DH – Oh, I don’t know about this. Back in 1989/90 people would bring blank cassettes to the Hacienda and I’d record some of the set for them. I think Graeme Park was the first one of us to sell them from the DJ box, which is cool because his were always ace. My sets were more of a mess than his I am sure! Some of the recordings of my sets are out there. In fact, one is on-line and people message me every now and again asking me to identify track 3 or track 7 or whatever and I listen to the mixes and I have no idea what the songs are. Probably things I played once then took back to Eastern Bloc for a refund.

Dave Haslem Interview - DJ
photo above by – Sebastian Matthes

And so what’s next for yourself, still writing, still DJ’n.. but what else in particular would you like to take on next perhaps, Coming out of these lockdowns?

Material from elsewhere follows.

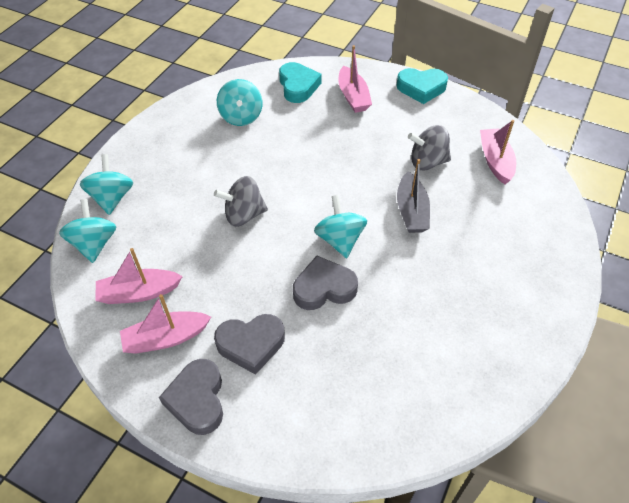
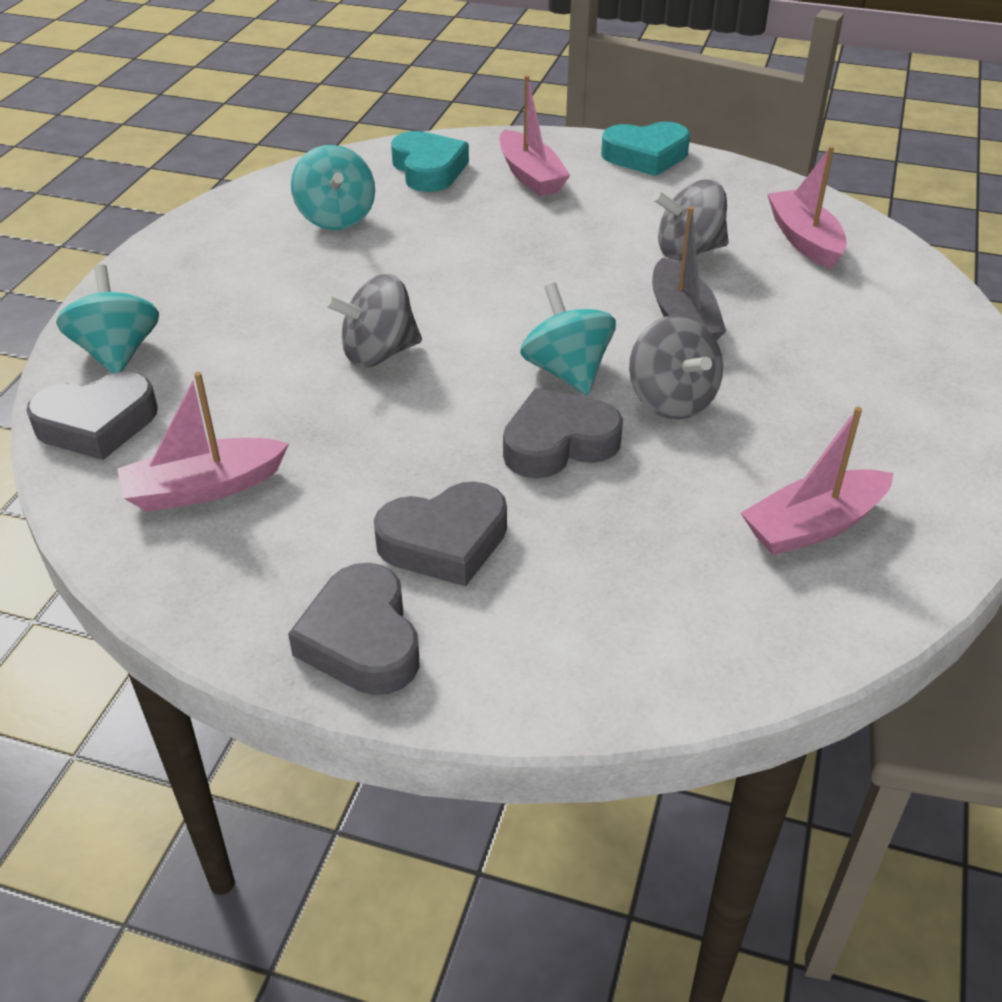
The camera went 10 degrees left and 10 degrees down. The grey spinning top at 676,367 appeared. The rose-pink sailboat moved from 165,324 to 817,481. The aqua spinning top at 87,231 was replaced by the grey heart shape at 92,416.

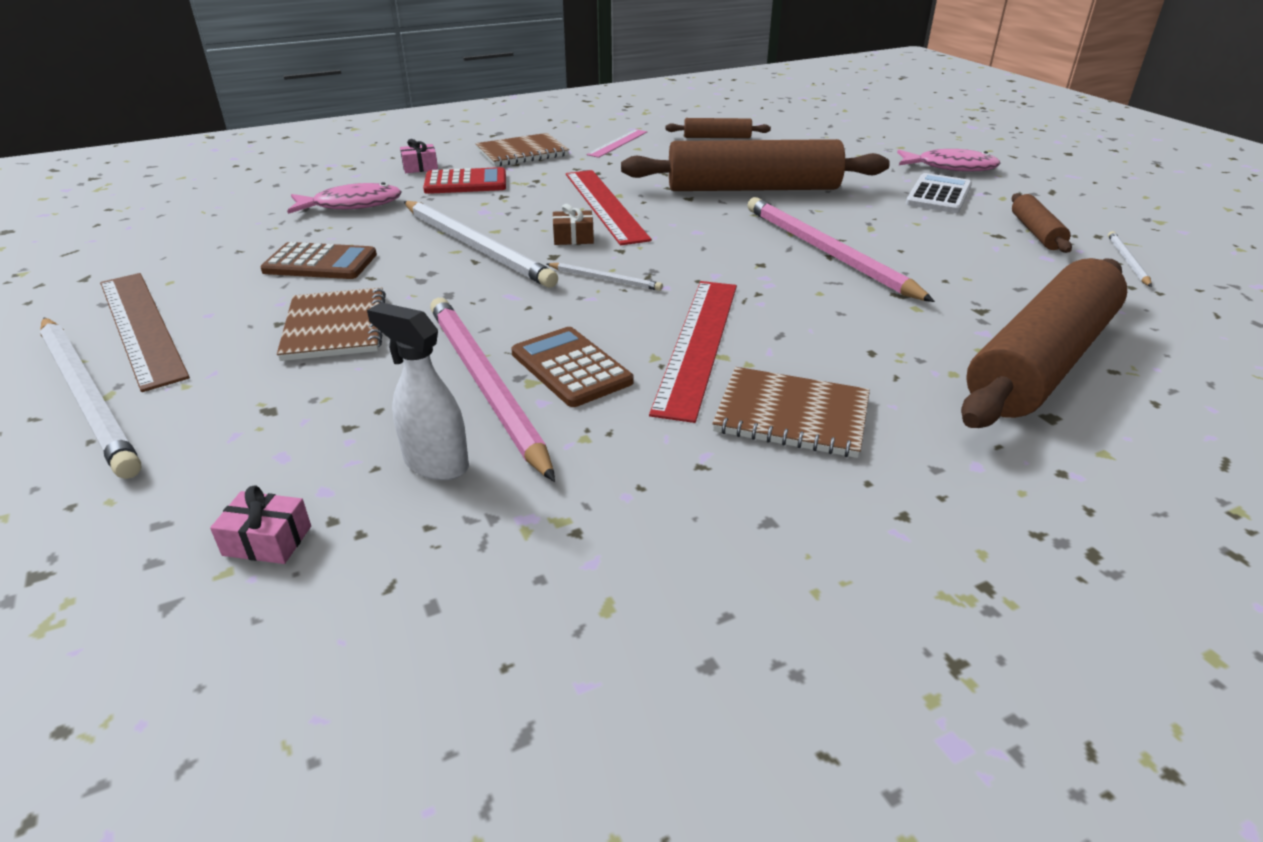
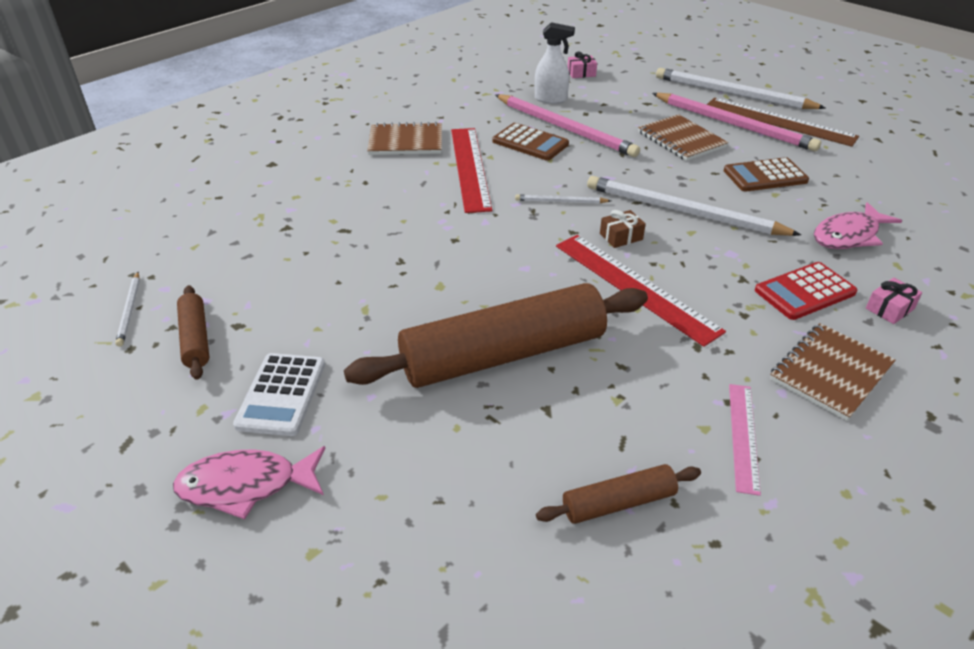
The camera went 160 degrees right and 5 degrees up. The russet pastry roller at 1044,343 disappeared. The rose-pink wooden pencil moved from 841,249 to 736,122.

DH – The plan is to do eight of these small format limited edition books. I guess writing them will take me into 2022, maybe even 2023. I will be doing stuff for and with Manchester International Festival in 2021, not sure exactly what as we are living in such precarious and unpredictable times, but I enjoy being part of that team. I like to run events – but who knows what that will all be like post-pandemic. I’ll find a way though! I’ve put on a few nights mixing spoken words acts with music performances and I’d like to do some of that. I don’t have any big ambitious plans, I never have; I’ve always looked at where I could get to in the near distance and tried to do interesting quality things to move my life on a bit, and eventually you look back and realise you’ve come a long way without necessarily even meaning to. And then you crack on some more.